Ready for Jams

A project log for SquishBox

A Raspberry Pi stompbox sound module running Fluidsynth

Bill PetersonBill Peterson 04/02/2016 at 18:140 Comments

Time since the last update has been spent coding a smooth interface for the jamPi, coming up with a logical format to store patches, debugging to make sure there aren't too many crashes when I'm playing live, making sure there is always a way to get an ssh so I can make changes/debug if things go bad without taking the thing apart, and painting the box. I'm fairly confident this is at a state that people can actually use and make their own modifications from, so I'm posting the code in its current working form and will add some actual instructions soon. I have more mods planned to maximize this thing's potential (and fun), but they will all be software updates that can be pushed in via ssh.

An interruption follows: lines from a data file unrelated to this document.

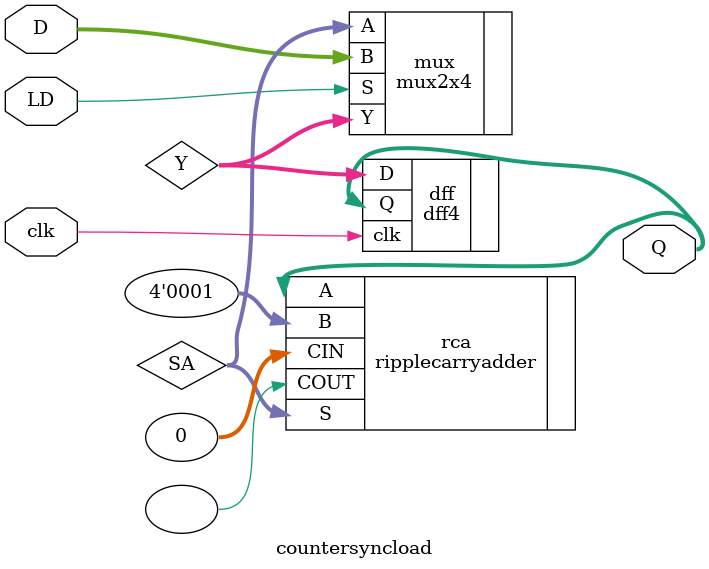
<source format=sv>
module countersyncload(
  input logic [3:0] D,
  input logic LD,
  input logic clk,
  output logic [3:0] Q
);
  logic [3:0] SA, Y;

  ripplecarryadder rca (
    .A(Q),
    .B(4'd1),
    .CIN(0),
    .S(SA),
    .COUT()
  );

  mux2x4 mux (
    .A(SA),
    .B(D),
    .S(LD),
    .Y(Y)
  );

  dff4 dff (
    .D(Y),
    .clk(clk),
    .Q(Q)
  );

endmodule: countersyncload

</source>
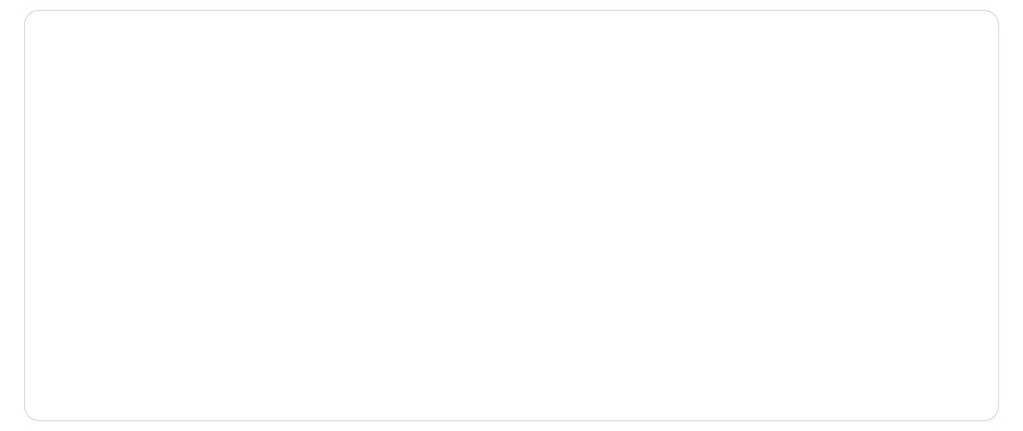
<source format=gbr>
%TF.GenerationSoftware,KiCad,Pcbnew,(5.1.6)-1*%
%TF.CreationDate,2020-09-27T19:15:21-04:00*%
%TF.ProjectId,keybored,6b657962-6f72-4656-942e-6b696361645f,rev?*%
%TF.SameCoordinates,Original*%
%TF.FileFunction,Profile,NP*%
%FSLAX46Y46*%
G04 Gerber Fmt 4.6, Leading zero omitted, Abs format (unit mm)*
G04 Created by KiCad (PCBNEW (5.1.6)-1) date 2020-09-27 19:15:21*
%MOMM*%
%LPD*%
G01*
G04 APERTURE LIST*
%TA.AperFunction,Profile*%
%ADD10C,0.050000*%
%TD*%
G04 APERTURE END LIST*
D10*
X61912500Y-207168750D02*
G75*
G02*
X57150000Y-202406250I0J4762500D01*
G01*
X373856250Y-202406250D02*
G75*
G02*
X369093750Y-207168750I-4762500J0D01*
G01*
X369093750Y-73818750D02*
G75*
G02*
X373856250Y-78581250I0J-4762500D01*
G01*
X57150000Y-78581250D02*
G75*
G02*
X61912500Y-73818750I4762500J0D01*
G01*
X364331250Y-73818750D02*
X369093750Y-73818750D01*
X373856250Y-78581250D02*
X373856250Y-202406250D01*
X369093750Y-207168750D02*
X61912500Y-207168750D01*
X57150000Y-78581250D02*
X57150000Y-202406250D01*
X61912500Y-73818750D02*
X364331250Y-73818750D01*
M02*

</source>
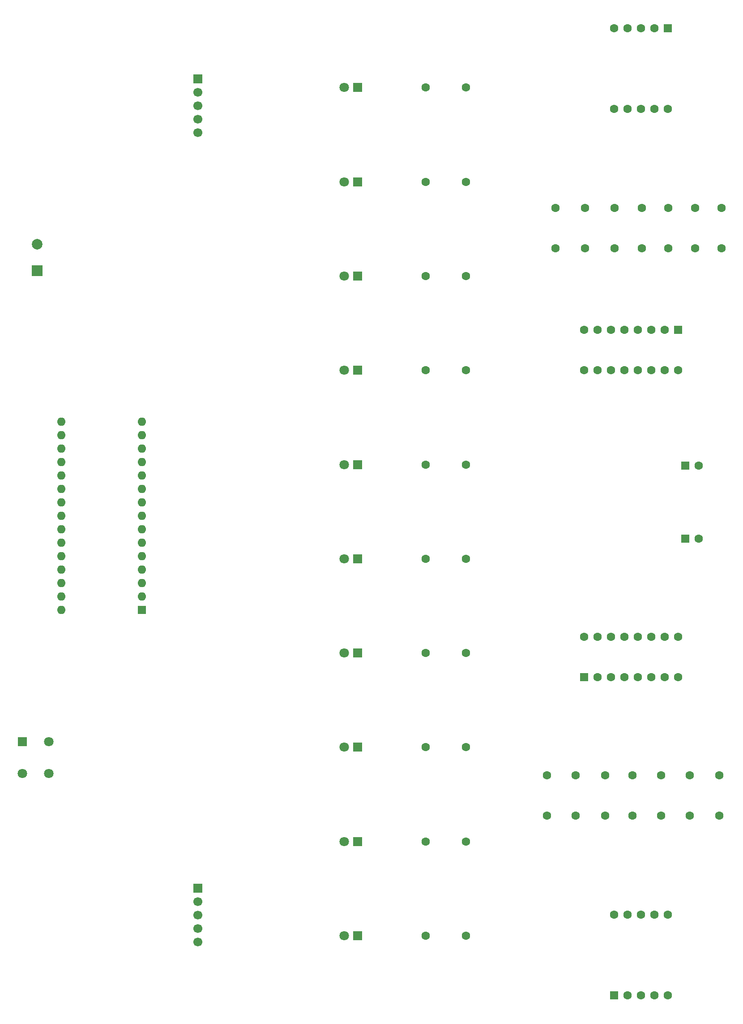
<source format=gbr>
%TF.GenerationSoftware,KiCad,Pcbnew,9.0.3*%
%TF.CreationDate,2025-09-10T22:30:54-03:00*%
%TF.ProjectId,PUCK_1 - Copy,5055434b-5f31-4202-9d20-436f70792e6b,rev?*%
%TF.SameCoordinates,Original*%
%TF.FileFunction,Soldermask,Bot*%
%TF.FilePolarity,Negative*%
%FSLAX46Y46*%
G04 Gerber Fmt 4.6, Leading zero omitted, Abs format (unit mm)*
G04 Created by KiCad (PCBNEW 9.0.3) date 2025-09-10 22:30:54*
%MOMM*%
%LPD*%
G01*
G04 APERTURE LIST*
G04 Aperture macros list*
%AMRoundRect*
0 Rectangle with rounded corners*
0 $1 Rounding radius*
0 $2 $3 $4 $5 $6 $7 $8 $9 X,Y pos of 4 corners*
0 Add a 4 corners polygon primitive as box body*
4,1,4,$2,$3,$4,$5,$6,$7,$8,$9,$2,$3,0*
0 Add four circle primitives for the rounded corners*
1,1,$1+$1,$2,$3*
1,1,$1+$1,$4,$5*
1,1,$1+$1,$6,$7*
1,1,$1+$1,$8,$9*
0 Add four rect primitives between the rounded corners*
20,1,$1+$1,$2,$3,$4,$5,0*
20,1,$1+$1,$4,$5,$6,$7,0*
20,1,$1+$1,$6,$7,$8,$9,0*
20,1,$1+$1,$8,$9,$2,$3,0*%
G04 Aperture macros list end*
%ADD10C,1.600000*%
%ADD11R,1.800000X1.800000*%
%ADD12C,1.800000*%
%ADD13R,1.600000X1.600000*%
%ADD14RoundRect,0.250000X-0.550000X0.550000X-0.550000X-0.550000X0.550000X-0.550000X0.550000X0.550000X0*%
%ADD15RoundRect,0.250000X-0.550000X-0.550000X0.550000X-0.550000X0.550000X0.550000X-0.550000X0.550000X0*%
%ADD16R,1.700000X1.700000*%
%ADD17C,1.700000*%
%ADD18R,2.000000X2.000000*%
%ADD19C,2.000000*%
%ADD20RoundRect,0.250000X0.550000X-0.550000X0.550000X0.550000X-0.550000X0.550000X-0.550000X-0.550000X0*%
%ADD21O,1.600000X1.600000*%
G04 APERTURE END LIST*
D10*
%TO.C,R1*%
X662885000Y-175095000D03*
X670505000Y-175095000D03*
%TD*%
D11*
%TO.C,D3*%
X650000000Y-139518200D03*
D12*
X647460000Y-139518200D03*
%TD*%
D11*
%TO.C,D6*%
X650000000Y-86102000D03*
D12*
X647460000Y-86102000D03*
%TD*%
D13*
%TO.C,U1*%
X698520000Y-186392500D03*
D10*
X701060000Y-186392500D03*
X703600000Y-186392500D03*
X706140000Y-186392500D03*
X708680000Y-186392500D03*
X708680000Y-171152500D03*
X706140000Y-171152500D03*
X703600000Y-171152500D03*
X701060000Y-171152500D03*
X698520000Y-171152500D03*
%TD*%
%TO.C,R24*%
X693000000Y-45239215D03*
X693000000Y-37619215D03*
%TD*%
D11*
%TO.C,D1*%
X650000000Y-175095000D03*
D12*
X647460000Y-175095000D03*
%TD*%
D10*
%TO.C,R12*%
X691200000Y-144780000D03*
X691200000Y-152400000D03*
%TD*%
D14*
%TO.C,U4*%
X710650000Y-60690000D03*
D10*
X708110000Y-60690000D03*
X705570000Y-60690000D03*
X703030000Y-60690000D03*
X700490000Y-60690000D03*
X697950000Y-60690000D03*
X695410000Y-60690000D03*
X692870000Y-60690000D03*
X692870000Y-68310000D03*
X695410000Y-68310000D03*
X697950000Y-68310000D03*
X700490000Y-68310000D03*
X703030000Y-68310000D03*
X705570000Y-68310000D03*
X708110000Y-68310000D03*
X710650000Y-68310000D03*
%TD*%
D11*
%TO.C,D7*%
X650000000Y-68296600D03*
D12*
X647460000Y-68296600D03*
%TD*%
D13*
%TO.C,U2*%
X708680000Y-3695000D03*
D10*
X706140000Y-3695000D03*
X703600000Y-3695000D03*
X701060000Y-3695000D03*
X698520000Y-3695000D03*
X698520000Y-18935000D03*
X701060000Y-18935000D03*
X703600000Y-18935000D03*
X706140000Y-18935000D03*
X708680000Y-18935000D03*
%TD*%
%TO.C,R18*%
X687400000Y-45239215D03*
X687400000Y-37619215D03*
%TD*%
%TO.C,R5*%
X662885000Y-103907400D03*
X670505000Y-103907400D03*
%TD*%
%TO.C,R15*%
X707400000Y-144780000D03*
X707400000Y-152400000D03*
%TD*%
%TO.C,R14*%
X702000000Y-144780000D03*
X702000000Y-152400000D03*
%TD*%
D11*
%TO.C,D10*%
X650000000Y-14880400D03*
D12*
X647460000Y-14880400D03*
%TD*%
D11*
%TO.C,D9*%
X650000000Y-32685800D03*
D12*
X647460000Y-32685800D03*
%TD*%
D11*
%TO.C,D8*%
X650000000Y-50491200D03*
D12*
X647460000Y-50491200D03*
%TD*%
D11*
%TO.C,SW1*%
X586600000Y-138495000D03*
D12*
X591600000Y-138495000D03*
X586600000Y-144495000D03*
X591600000Y-144495000D03*
%TD*%
D10*
%TO.C,R21*%
X708800000Y-45239215D03*
X708800000Y-37619215D03*
%TD*%
%TO.C,R11*%
X685800000Y-144780000D03*
X685800000Y-152400000D03*
%TD*%
D15*
%TO.C,C2*%
X712000000Y-100087500D03*
D10*
X714500000Y-100087500D03*
%TD*%
%TO.C,R10*%
X662885000Y-14880400D03*
X670505000Y-14880400D03*
%TD*%
D16*
%TO.C,J1*%
X619800000Y-166155000D03*
D17*
X619800000Y-168695000D03*
X619800000Y-171235000D03*
X619800000Y-173775000D03*
X619800000Y-176315000D03*
%TD*%
D15*
%TO.C,C1*%
X712000000Y-86295000D03*
D10*
X714500000Y-86295000D03*
%TD*%
%TO.C,R13*%
X696800000Y-144780000D03*
X696800000Y-152400000D03*
%TD*%
%TO.C,R23*%
X698600000Y-45239215D03*
X698600000Y-37619215D03*
%TD*%
D11*
%TO.C,D2*%
X650000000Y-157323600D03*
D12*
X647460000Y-157323600D03*
%TD*%
D10*
%TO.C,R19*%
X718800000Y-45239215D03*
X718800000Y-37619215D03*
%TD*%
%TO.C,R2*%
X662885000Y-157323600D03*
X670505000Y-157323600D03*
%TD*%
D11*
%TO.C,D4*%
X650000000Y-121712800D03*
D12*
X647460000Y-121712800D03*
%TD*%
D10*
%TO.C,R7*%
X662885000Y-68296600D03*
X670505000Y-68296600D03*
%TD*%
%TO.C,R17*%
X718400000Y-144780000D03*
X718400000Y-152400000D03*
%TD*%
%TO.C,R20*%
X713800000Y-45239215D03*
X713800000Y-37619215D03*
%TD*%
%TO.C,R8*%
X662885000Y-50491200D03*
X670505000Y-50491200D03*
%TD*%
%TO.C,R6*%
X662885000Y-86102000D03*
X670505000Y-86102000D03*
%TD*%
%TO.C,R9*%
X662885000Y-32685800D03*
X670505000Y-32685800D03*
%TD*%
%TO.C,R22*%
X703800000Y-45239215D03*
X703800000Y-37619215D03*
%TD*%
D18*
%TO.C,BZ1*%
X589400000Y-49495000D03*
D19*
X589400000Y-44495000D03*
%TD*%
D20*
%TO.C,U3*%
X692870000Y-126300000D03*
D10*
X695410000Y-126300000D03*
X697950000Y-126300000D03*
X700490000Y-126300000D03*
X703030000Y-126300000D03*
X705570000Y-126300000D03*
X708110000Y-126300000D03*
X710650000Y-126300000D03*
X710650000Y-118680000D03*
X708110000Y-118680000D03*
X705570000Y-118680000D03*
X703030000Y-118680000D03*
X700490000Y-118680000D03*
X697950000Y-118680000D03*
X695410000Y-118680000D03*
X692870000Y-118680000D03*
%TD*%
%TO.C,R4*%
X662885000Y-121712800D03*
X670505000Y-121712800D03*
%TD*%
%TO.C,R3*%
X662885000Y-139518200D03*
X670505000Y-139518200D03*
%TD*%
D11*
%TO.C,D5*%
X650000000Y-103907400D03*
D12*
X647460000Y-103907400D03*
%TD*%
D16*
%TO.C,J2*%
X619800000Y-13220400D03*
D17*
X619800000Y-15760400D03*
X619800000Y-18300400D03*
X619800000Y-20840400D03*
X619800000Y-23380400D03*
%TD*%
D13*
%TO.C,A1*%
X609200000Y-113595000D03*
D21*
X609200000Y-111055000D03*
X609200000Y-108515000D03*
X609200000Y-105975000D03*
X609200000Y-103435000D03*
X609200000Y-100895000D03*
X609200000Y-98355000D03*
X609200000Y-95815000D03*
X609200000Y-93275000D03*
X609200000Y-90735000D03*
X609200000Y-88195000D03*
X609200000Y-85655000D03*
X609200000Y-83115000D03*
X609200000Y-80575000D03*
X609200000Y-78035000D03*
X593960000Y-78035000D03*
X593960000Y-80575000D03*
X593960000Y-83115000D03*
X593960000Y-85655000D03*
X593960000Y-88195000D03*
X593960000Y-90735000D03*
X593960000Y-93275000D03*
X593960000Y-95815000D03*
X593960000Y-98355000D03*
X593960000Y-100895000D03*
X593960000Y-103435000D03*
X593960000Y-105975000D03*
X593960000Y-108515000D03*
X593960000Y-111055000D03*
X593960000Y-113595000D03*
%TD*%
D10*
%TO.C,R16*%
X712800000Y-144780000D03*
X712800000Y-152400000D03*
%TD*%
M02*

</source>
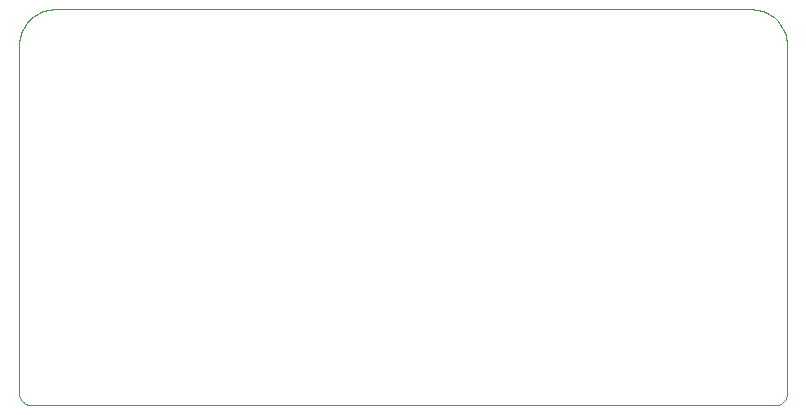
<source format=gko>
G75*
G70*
%OFA0B0*%
%FSLAX24Y24*%
%IPPOS*%
%LPD*%
%AMOC8*
5,1,8,0,0,1.08239X$1,22.5*
%
%ADD10C,0.0000*%
D10*
X000996Y001587D02*
X025799Y001587D01*
X025799Y001586D02*
X025838Y001588D01*
X025876Y001594D01*
X025913Y001603D01*
X025950Y001616D01*
X025985Y001633D01*
X026018Y001652D01*
X026049Y001675D01*
X026078Y001701D01*
X026104Y001730D01*
X026127Y001761D01*
X026146Y001794D01*
X026163Y001829D01*
X026176Y001866D01*
X026185Y001903D01*
X026191Y001941D01*
X026193Y001980D01*
X026192Y001980D02*
X026192Y013595D01*
X026190Y013661D01*
X026185Y013727D01*
X026175Y013793D01*
X026162Y013858D01*
X026146Y013922D01*
X026126Y013985D01*
X026102Y014047D01*
X026075Y014107D01*
X026045Y014166D01*
X026011Y014223D01*
X025974Y014278D01*
X025934Y014331D01*
X025892Y014382D01*
X025846Y014430D01*
X025798Y014476D01*
X025747Y014518D01*
X025694Y014558D01*
X025639Y014595D01*
X025582Y014629D01*
X025523Y014659D01*
X025463Y014686D01*
X025401Y014710D01*
X025338Y014730D01*
X025274Y014746D01*
X025209Y014759D01*
X025143Y014769D01*
X025077Y014774D01*
X025011Y014776D01*
X001783Y014776D01*
X001717Y014774D01*
X001651Y014769D01*
X001585Y014759D01*
X001520Y014746D01*
X001456Y014730D01*
X001393Y014710D01*
X001331Y014686D01*
X001271Y014659D01*
X001212Y014629D01*
X001155Y014595D01*
X001100Y014558D01*
X001047Y014518D01*
X000996Y014476D01*
X000948Y014430D01*
X000902Y014382D01*
X000860Y014331D01*
X000820Y014278D01*
X000783Y014223D01*
X000749Y014166D01*
X000719Y014107D01*
X000692Y014047D01*
X000668Y013985D01*
X000648Y013922D01*
X000632Y013858D01*
X000619Y013793D01*
X000609Y013727D01*
X000604Y013661D01*
X000602Y013595D01*
X000602Y001980D01*
X000604Y001941D01*
X000610Y001903D01*
X000619Y001866D01*
X000632Y001829D01*
X000649Y001794D01*
X000668Y001761D01*
X000691Y001730D01*
X000717Y001701D01*
X000746Y001675D01*
X000777Y001652D01*
X000810Y001633D01*
X000845Y001616D01*
X000882Y001603D01*
X000919Y001594D01*
X000957Y001588D01*
X000996Y001586D01*
M02*

</source>
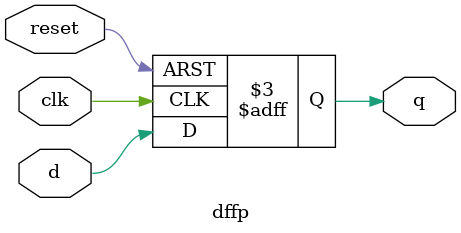
<source format=v>
`timescale 1ns / 1ps


module john(clk,reset,out);
input clk,reset;
output  wire  [3:0]out;
wire q0,q1,q2,q3;

dffp ff1(.clk(clk),.reset(reset),.d(~q3),.q(q0));
dffp ff2(.clk(clk),.reset(reset),.d(q0),.q(q1));
dffp ff3(.clk(clk),.reset(reset),.d(q1),.q(q2));
dffp ff4(.clk(clk),.reset(reset),.d(q2),.q(q3));
assign out={q3,q2,q1,q0};
endmodule

module dffp(clk,reset,d,q);
input clk,reset,d;
output reg q;
always @(negedge clk or posedge reset)
begin
if(reset==1)
q<=0;
else
q<=d;
end
endmodule

</source>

Painting stompboxes in a way that is durable and pretty is apparently an arcane artform that I may never have the patience for - if you don't believe me check out the forums on (which were incredibly heplful despite my failures). I failed with my initial paint job - the clear-coat ate my cheap cranberry 2x spraypaint and crinkled it up like a wadded paper towel - so I had to sand the whole thing and try again. Second try I used some automotive primer and a hammered-finish spray. That might have been enough, but I sprayed some clear lacquer over the top for some additional protection. Not sure if it helped or hurt - you can see some dents in the finish already from where it rode in my gig bag and some squishing where I tightened down the stompswitches because I'm impatient - there's no way I'm going to wait three months for the paint to cure or bake this thing in a toaster oven as some suggest. I decided to go with the punk cred and lettered on it with a white correction pen why not.

The interface takes about 15 seconds to come up. I had it coming up in about 4 seconds by having systemd run it as a service, but fluidsynth wasn't able to start the audio driver. Hopefully I can figure this out later - in the meantime I may have a small script turn on the LCD at boot. The patches consist of global chorus/reverb settings and soundfont/bank/preset settings for any of the 16 MIDI channels. I plan to add a feature for reading midi routing rules out of the config_jampi.yaml file, but I'll have to add those bindings to pyfluidsynth first. A menu can be reached by holding either stomp switch for ~2 seconds - this allows you to update the patch (if you've changed a program or chorus settings, for example), save a copy of the current patch as a new one, reconnect a midi controller if you want to swap or didn't have one connected at boot, and control the wifi adapter. Holding down a stompswitch for ~5 seconds gets you a shutdown prompt. Stomping for 2 seconds confirms. I've yanked the plug on my Pi's many times without ever corrupting an SD card, but better safe than sorry.

The wifi control is a bit unreliable. I have the Pi always boot up and connect to my home network for now so I don't get locked out - if I couldn't get a wifi signal I'd have to open the box, disconnect the Pi and plug in a keyboard/monitor or console cable to fix things. I installed hostapd and dnsmasq so I can connect to the Pi as an access point if I'm out somewhere with it, and this seems to start fine, but I can't dynamically switch between using hostapd and connecting to my home network like I want. I think I need to turn off network autoconfig (ifplugd something something) and learn more about manually configuring wlan0, but that's for another day. There is also a 'wifi off' option - sometimes the adapter makes some minor noise that gets into the audio signal.

I want to add a midi learn feature, but that requires modifying fluidsynth itself to echo received midi messages, and adding bindings to pyfluidsynth. There already is a debug function in fluidsynth for this that goes in the right direction, but I also don't want to slow my script down by making it listen for midi messages all the time, so that will take some cleverness. There is also the project goal of being able to change the filter (resonance/cutoff) settings used by each soundfont on the fly, like a real synth - but this requires adding an entirely new feature to fluidsynth, and I'm not 100% sure it's something you can actually do.

So, in summary - I've got a working stompbox synth, but there's still plenty of fun hacking to be done with it!